Scottish dyslexia pioneer

Gwyn Singleton nee Gwynifer Begbie,(1933–2021) was a Scottish pioneer of educational support for dyslexia. She published a spelling dictionary and associated teaching aids for children with dyslexia, based on an aural coding system, with David Moseley and founded Dyslexia ScotWest support group for families with children with dyslexia.

== Life ==
Born Gwynifer Begbie in Edinburgh 1933, to mother Ena Davis-Jones, a teacher and her father J. Mouland Begbie, the leader of the BBC Scottish Symphony Orchestra, she also had a sister Margot.

The family moved to Glasgow where she attended Laurel Bank School and Jordanhill Teacher Training College. Her first job was in Haggs Hill School, Glasgow. In 1959, she married Ronald Singleton and later divorced. She had four children Julia, Hilary, Gregor and Clare.
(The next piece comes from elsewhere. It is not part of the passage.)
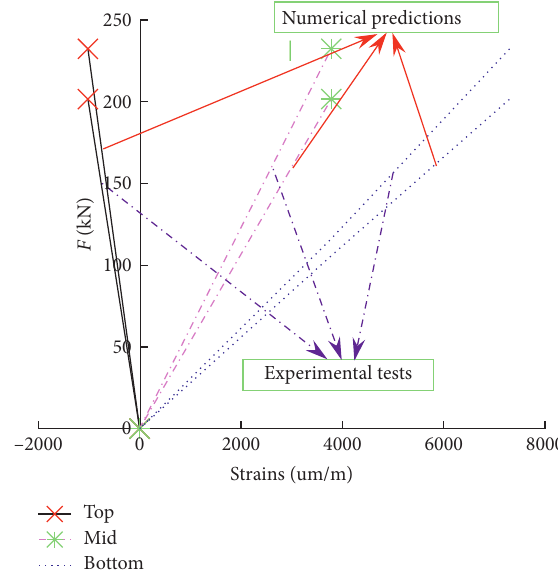
Figure 8: Failure test: mid-span average strains up until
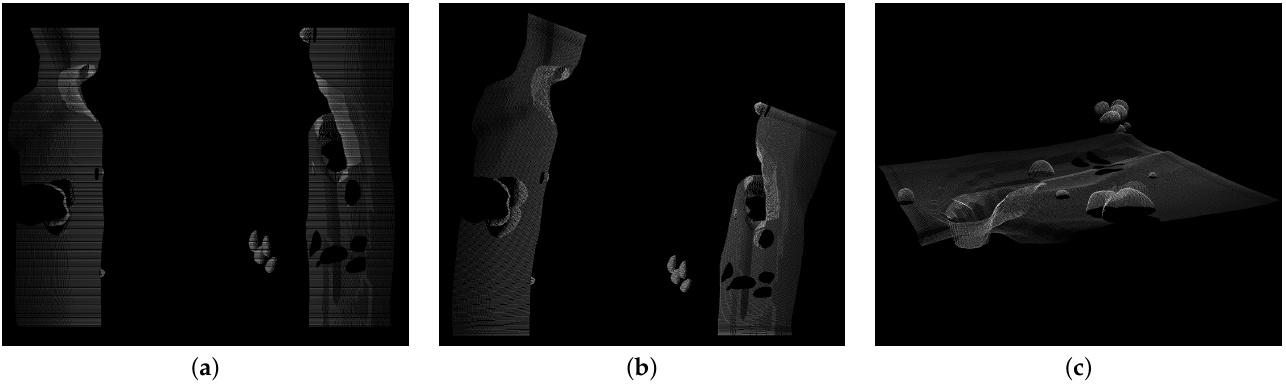
Figure 15. Display and export options for distance-measurement data of virtual Sonar sensors. ( a ) The left image corresponds to the classic side view Sonar. ( b ) For the middle image, the rotation of the measuring probe was taken into account for the alignment of the measurement data. ( c ) The right image shows the intensity measurement data as a 3D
In the 1980s, she helped to found a group to support families affected by dyslexia in the west of Scotland (Dyslexia ScotWest) and completed a degree in education, at the Open University. She moved to Newcastle, teaching at Nunnykirk specialist school with her new partner David Moseley, and together they published a spelling dictionary, designed for dyslexic children and created associated freely available worksheets, which were commended by the Dyslexia Association. This became a recommended resource for use in Scottish education authorities, with Stirling Council including it in its "advice and good practice in supporting dyslexia".

Singleton retired, and later died aged 87, in Aylesbury, on 21 September 2021.